Nós tínhamos muitas esperanças de que com a chegada do século XXI surgisse a
luz. Luz essa que tirariam das sombras novos caminhos para a política, para a
economia, para os avanços sociais, para o respeito ao meio ambiente, para o
reconhecimento e respeito à cultura e para os avanços tecnológicos.
Essas mensagens estavam nas músicas, nos filmes nas peças
teatrais, dos jornais da contracultura e em todos os meios de comunicação de
vanguarda que conseguiam driblar a implacável censura.
As propagandas governamentais, entretanto, ecoavam mensagens
de que vivíamos o melhor dos mundos e que devíamos amar o país ou deixá-lo para
sempre.
A minha geração, que em 1964 ainda não tinha chegado aos
quinze anos, acompanhava o “Fogo Simbólico da Pátria”, que passou aí por
Itapecuru Mirim nos anos 70, e também cantava ”Pra Não Dizer Que Não Falei das
Flores” de autoria do compositor Geraldo Vandré. Nós, como cego em tiroteio,
não tínhamos maturidade para entender e nem espaço para discutir nas escolas ou
protestar nas ruas.
Vemos, agora, que as feridas naquele tempo ainda sangram e
que os curativos colocados pela lei da anistia não foram suficientes para
estacar o sangue que delas continua a brotar. Por trás das ideologias havia uma
guerra surda e fraticida que plantou sementes de ódio e intolerância que agora
brotam por todo o país.
Saímos da ditadura pela porta de emergência e caímos numa
democracia de elites, onde a classe política dominante era a mesma, devidamente
aparelhada para cortar as cabeças de quaisquer lideranças que viesse ameaçar o
seu status quo.
O certo, meus amigos e amigas, é que a tão esperada luz
salvadora ainda não chegou e até os raios de esperança que surgiram nesses
dezesseis anos do século XXI terminaram encobertos por uma nuvem de tremenda frustração.

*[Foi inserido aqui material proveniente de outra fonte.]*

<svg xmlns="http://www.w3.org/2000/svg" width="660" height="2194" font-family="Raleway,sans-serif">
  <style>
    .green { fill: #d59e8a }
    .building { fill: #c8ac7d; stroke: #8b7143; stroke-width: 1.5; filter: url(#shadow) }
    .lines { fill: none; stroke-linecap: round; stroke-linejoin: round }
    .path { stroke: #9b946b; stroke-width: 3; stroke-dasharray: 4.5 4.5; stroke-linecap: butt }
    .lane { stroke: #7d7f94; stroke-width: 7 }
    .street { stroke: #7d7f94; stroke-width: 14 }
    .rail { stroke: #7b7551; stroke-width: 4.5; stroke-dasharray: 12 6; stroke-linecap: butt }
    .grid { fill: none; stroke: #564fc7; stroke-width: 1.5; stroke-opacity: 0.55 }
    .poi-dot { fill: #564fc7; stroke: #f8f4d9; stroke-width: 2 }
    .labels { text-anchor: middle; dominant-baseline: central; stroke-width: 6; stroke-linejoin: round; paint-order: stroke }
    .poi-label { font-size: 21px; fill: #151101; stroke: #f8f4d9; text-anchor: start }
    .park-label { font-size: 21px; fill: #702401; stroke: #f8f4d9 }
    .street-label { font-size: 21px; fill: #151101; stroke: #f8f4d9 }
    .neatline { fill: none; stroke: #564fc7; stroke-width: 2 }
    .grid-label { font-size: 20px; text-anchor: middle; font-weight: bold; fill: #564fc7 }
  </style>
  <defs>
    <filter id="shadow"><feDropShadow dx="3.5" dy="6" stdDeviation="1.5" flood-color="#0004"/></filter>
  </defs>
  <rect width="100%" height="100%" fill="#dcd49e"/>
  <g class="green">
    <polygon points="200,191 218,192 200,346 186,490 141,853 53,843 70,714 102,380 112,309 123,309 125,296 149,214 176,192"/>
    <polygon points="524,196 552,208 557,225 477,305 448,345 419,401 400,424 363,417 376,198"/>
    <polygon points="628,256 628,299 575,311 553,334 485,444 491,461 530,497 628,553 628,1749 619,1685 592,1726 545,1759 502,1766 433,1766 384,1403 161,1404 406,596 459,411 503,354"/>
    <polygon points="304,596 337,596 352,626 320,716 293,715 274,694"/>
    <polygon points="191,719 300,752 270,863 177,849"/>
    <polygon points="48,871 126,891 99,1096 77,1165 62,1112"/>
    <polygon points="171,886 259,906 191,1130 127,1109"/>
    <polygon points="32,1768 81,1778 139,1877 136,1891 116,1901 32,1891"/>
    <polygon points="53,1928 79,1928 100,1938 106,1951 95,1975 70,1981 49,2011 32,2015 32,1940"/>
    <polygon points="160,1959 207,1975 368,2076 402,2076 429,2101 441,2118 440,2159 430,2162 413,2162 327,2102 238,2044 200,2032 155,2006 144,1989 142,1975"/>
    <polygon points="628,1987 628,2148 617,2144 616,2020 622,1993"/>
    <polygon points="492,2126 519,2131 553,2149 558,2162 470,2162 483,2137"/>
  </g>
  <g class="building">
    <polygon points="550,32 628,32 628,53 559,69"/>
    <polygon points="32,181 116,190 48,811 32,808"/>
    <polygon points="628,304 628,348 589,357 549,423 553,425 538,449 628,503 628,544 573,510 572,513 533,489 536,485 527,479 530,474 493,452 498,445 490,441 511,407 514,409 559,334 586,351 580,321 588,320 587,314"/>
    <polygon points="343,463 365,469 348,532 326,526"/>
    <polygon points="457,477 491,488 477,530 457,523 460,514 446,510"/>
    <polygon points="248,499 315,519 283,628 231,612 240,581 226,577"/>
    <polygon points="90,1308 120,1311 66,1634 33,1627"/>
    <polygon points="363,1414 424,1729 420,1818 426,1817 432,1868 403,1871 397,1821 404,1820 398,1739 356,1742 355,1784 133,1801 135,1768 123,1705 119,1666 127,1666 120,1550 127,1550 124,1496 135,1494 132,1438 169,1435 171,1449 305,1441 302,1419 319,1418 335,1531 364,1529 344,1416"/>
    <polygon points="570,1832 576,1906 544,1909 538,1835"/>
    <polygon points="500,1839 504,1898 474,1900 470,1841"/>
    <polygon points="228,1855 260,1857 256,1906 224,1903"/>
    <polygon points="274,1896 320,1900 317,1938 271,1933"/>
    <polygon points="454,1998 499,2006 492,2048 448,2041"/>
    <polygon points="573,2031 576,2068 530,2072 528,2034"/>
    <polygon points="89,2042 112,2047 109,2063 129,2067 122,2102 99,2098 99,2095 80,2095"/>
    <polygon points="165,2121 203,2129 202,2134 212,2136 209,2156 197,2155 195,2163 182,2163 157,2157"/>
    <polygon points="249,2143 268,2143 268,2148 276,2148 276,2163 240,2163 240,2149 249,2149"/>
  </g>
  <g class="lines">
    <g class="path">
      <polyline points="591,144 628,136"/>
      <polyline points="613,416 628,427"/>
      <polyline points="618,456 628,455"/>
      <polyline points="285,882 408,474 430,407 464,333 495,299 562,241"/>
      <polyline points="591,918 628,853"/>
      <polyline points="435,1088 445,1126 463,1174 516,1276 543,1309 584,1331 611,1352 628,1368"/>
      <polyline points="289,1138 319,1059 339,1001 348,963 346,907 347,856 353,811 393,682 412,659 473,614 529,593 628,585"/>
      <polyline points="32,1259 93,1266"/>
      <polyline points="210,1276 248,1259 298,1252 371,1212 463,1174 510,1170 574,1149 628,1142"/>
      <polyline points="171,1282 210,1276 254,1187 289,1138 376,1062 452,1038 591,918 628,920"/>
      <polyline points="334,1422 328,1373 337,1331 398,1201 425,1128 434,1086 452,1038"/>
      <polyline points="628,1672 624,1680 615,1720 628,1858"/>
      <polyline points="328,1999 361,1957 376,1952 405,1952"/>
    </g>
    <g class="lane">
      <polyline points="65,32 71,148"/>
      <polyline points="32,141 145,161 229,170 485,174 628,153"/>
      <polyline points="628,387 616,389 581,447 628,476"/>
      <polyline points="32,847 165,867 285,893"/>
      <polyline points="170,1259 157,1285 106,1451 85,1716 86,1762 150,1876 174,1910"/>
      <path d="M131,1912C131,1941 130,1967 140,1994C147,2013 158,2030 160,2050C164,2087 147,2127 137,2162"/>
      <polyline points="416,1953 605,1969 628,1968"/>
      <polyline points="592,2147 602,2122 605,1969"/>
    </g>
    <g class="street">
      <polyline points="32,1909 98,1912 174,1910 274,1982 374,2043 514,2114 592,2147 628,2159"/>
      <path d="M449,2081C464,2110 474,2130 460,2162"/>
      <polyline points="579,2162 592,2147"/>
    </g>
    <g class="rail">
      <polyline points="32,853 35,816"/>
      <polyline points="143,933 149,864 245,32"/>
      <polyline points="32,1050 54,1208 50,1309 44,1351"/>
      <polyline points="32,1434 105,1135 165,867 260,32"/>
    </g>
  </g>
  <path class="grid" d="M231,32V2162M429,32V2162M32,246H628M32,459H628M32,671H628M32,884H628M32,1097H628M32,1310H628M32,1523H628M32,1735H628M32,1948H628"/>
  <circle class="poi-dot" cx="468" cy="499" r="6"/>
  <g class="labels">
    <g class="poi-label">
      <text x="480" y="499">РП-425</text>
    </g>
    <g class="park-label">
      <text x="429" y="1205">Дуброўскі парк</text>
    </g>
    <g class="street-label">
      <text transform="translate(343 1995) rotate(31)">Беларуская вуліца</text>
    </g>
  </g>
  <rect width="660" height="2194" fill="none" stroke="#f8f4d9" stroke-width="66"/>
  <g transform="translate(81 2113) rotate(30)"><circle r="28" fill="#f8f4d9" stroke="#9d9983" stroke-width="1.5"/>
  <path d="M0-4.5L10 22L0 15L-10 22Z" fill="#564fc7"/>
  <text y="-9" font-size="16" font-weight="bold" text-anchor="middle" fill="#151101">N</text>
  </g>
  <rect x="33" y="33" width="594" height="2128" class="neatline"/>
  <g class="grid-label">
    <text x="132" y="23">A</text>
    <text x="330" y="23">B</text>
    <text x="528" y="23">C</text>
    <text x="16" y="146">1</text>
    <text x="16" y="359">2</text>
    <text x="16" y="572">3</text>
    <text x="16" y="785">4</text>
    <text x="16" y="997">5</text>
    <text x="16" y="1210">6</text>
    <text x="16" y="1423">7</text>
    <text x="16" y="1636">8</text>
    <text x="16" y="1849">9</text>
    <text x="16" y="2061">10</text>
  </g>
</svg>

Vivemos novamente tempos bicudos e a nossa única esperança
repousa sobre os meninos e as meninas que nasceram depois do ano 2000 ou um
pouquinho antes. Uma geração que não canta “Vandré” mas que tem o mundo nas
palmas das mãos. Que essa geração, diferente da nossa, aproveite o direito de
votar que conquistamos, para renovar a política e os políticos e que lutem por
uma educação de qualidade para as novas gerações. Nós conquistamos o direito de
votar, mas continuamos a eleger membros da galera do mal, até quando pensávamos
estar votando em super-heróis.
Hoje, se acontecesse um milagre, e mudássemos todos os
parlamentares do congresso o que aconteceria? Quase nada! Há uma cultura
política de que o acesso a um cargo público implica, necessariamente, no
enriquecimento de seu titular senão ele será tachado de bobo da corte ou
idiota.
Uma educação formativa, que estimule um mergulho crítico na
realidade, como pregava Paulo Freire em sua “Pedagogia dos Oprimidos” é com
certeza o único caminho para uma faxina ética no país. E parece que eles, a
geração selfie, já começou a fazer! É só seguir o discurso de Ana Júlia Pires
Ribeiro, uma estudante paranaense de dezesseis aninhos, que deixou enfurecidos
mais de quarenta deputados da assembleia paranaense. O discurso de Ana Júlia, a
Constituição da Esperança, toca no âmago de todos os nossos males e aponta os
caminhos para superá-los democraticamente.
Mas o nosso assunto é outro – A Crônica Trinta e Seis!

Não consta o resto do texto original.